SOURCE DOCUMENT:
--*--

# 9 month old cocker is biting...help!



## candyfloss (May 26, 2009)

Help needed....Toby (our 9 month old lemon cocker spaniel dog) is biting/ snapping at my 4 year old as he plays on his swing/slide in the garden. Toby snaps or clamps hold of his clothes as he comes down or tries to climb up the slide.

Yesterday he made contact with my sons skin and caused a minor abrasion. We've so far punished this with taking him indoors or shouting 'no' but obviously this is not working.

How do we nip this behaviour in the bud...it's not acceptable for Toby to think that it's ok to bite children, we have a 3 month old and I need to know that she'll be safe 

Toby is also a major chewer...he chews anything and everything and i'm beginning to pull my hair out. Dog toys are wrecked within hours, he's eaten numerous pairs of unguarded shoes, door frames, 7 dog beds!!! and the list goes on and on and on! :/

The trainer that I used when he was a small pup told me he'd grow out of it when he got his adult teeth, but he's had these a long time now and I don't know what avenue to try next???

Kongs are ignored, no matter how tasty the filling...chewy bones are buried within hours of having them, 'NO', being put in his bed or a smack are not making any difference whatsoever, any ideas...pleeeease?

One more thing, chasing cats??? Any ideas how to stop this? We've tried ignoring it (at which point he sits on the cat) and we've tried preventing it....his tail is always wagging, so I think it's meant as fun rather than dinner!! The cats have tried putting him in his place with a swift paw or biting him but Toby doesn't even flinch and this is another thing we're at the end of our tether with.

Any help, advice or ideas on any of the above are greatly received.

thanks


----------



## ad_1980 (Jan 28, 2009)

Tell him off when he's done it. say No or yell Ow. That's what i do and Mika gets the message that he's done something very bad.


----------



## Colliepoodle (Oct 20, 2008)

--*--

PROVIDED MATERIAL:
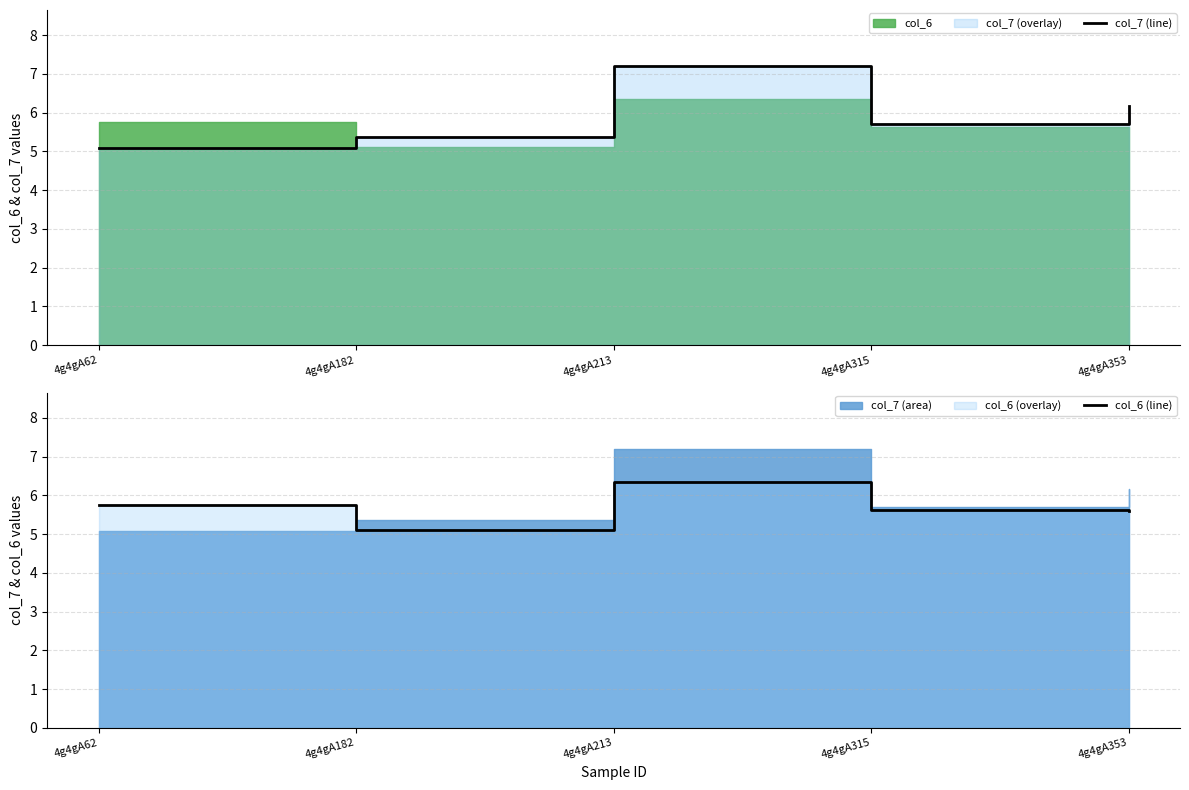

Does the chart have visible grid lines?

Yes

--*--

DIRECTIONS:
- A) In the cocker spaniel forum thread, how many dog beds does the first poster say Toby has chewed?
- B) Extend the cocker spaniel forum thread past its final line.
The material placed after the cocker spaniel thread is not required for the work here.

TASK-BY-TASK ANSWERS:
- A) Seven.

- B)
Read this for biting The Bite Stops Here

Maybe don't let your children and the dog out in the garden together if the dog is getting too excited by the kids running about. At 9 months he's still young and it's a big ask to expect him not to get worked up by kids running about and squealing, like they do. The more you let him practise the behaviour, the better at it he'll get so put a stop to it. TBH you should never leave kids and dogs unattended together anyway, particularly your 3 month old.

They often go through a second stage of chewing at around the age your dog is now - mine did. She is also a prolific chewer.... 

First of all, put EVERYTHING out of the way/out of reach that you can. No shoes left lying around, or else keep the dog away from them. You have to remember that, to a dog, everything is a chew toy. He sees absolutely no difference between your stuff and his - so please don't smack him  All that will do is make him not trust you.

What do you feed him? There is no reason why food should be fed in bowls - if it's wet food he's on, then stuff kongs etc with his dinner and freeze them. That will a) give him something to do and b) Soothe his gums if they're sore. I believe the jaws are still developing at this age so they may be achey. Feed him his dinner ONLY in kongs etc and if he's hungry, he won't ignore them 

If he buries his chewies/bones, then don't leave him in the garden with them


----------



## Fleur (Jul 19, 2008)

Great advice from Colliepoodle.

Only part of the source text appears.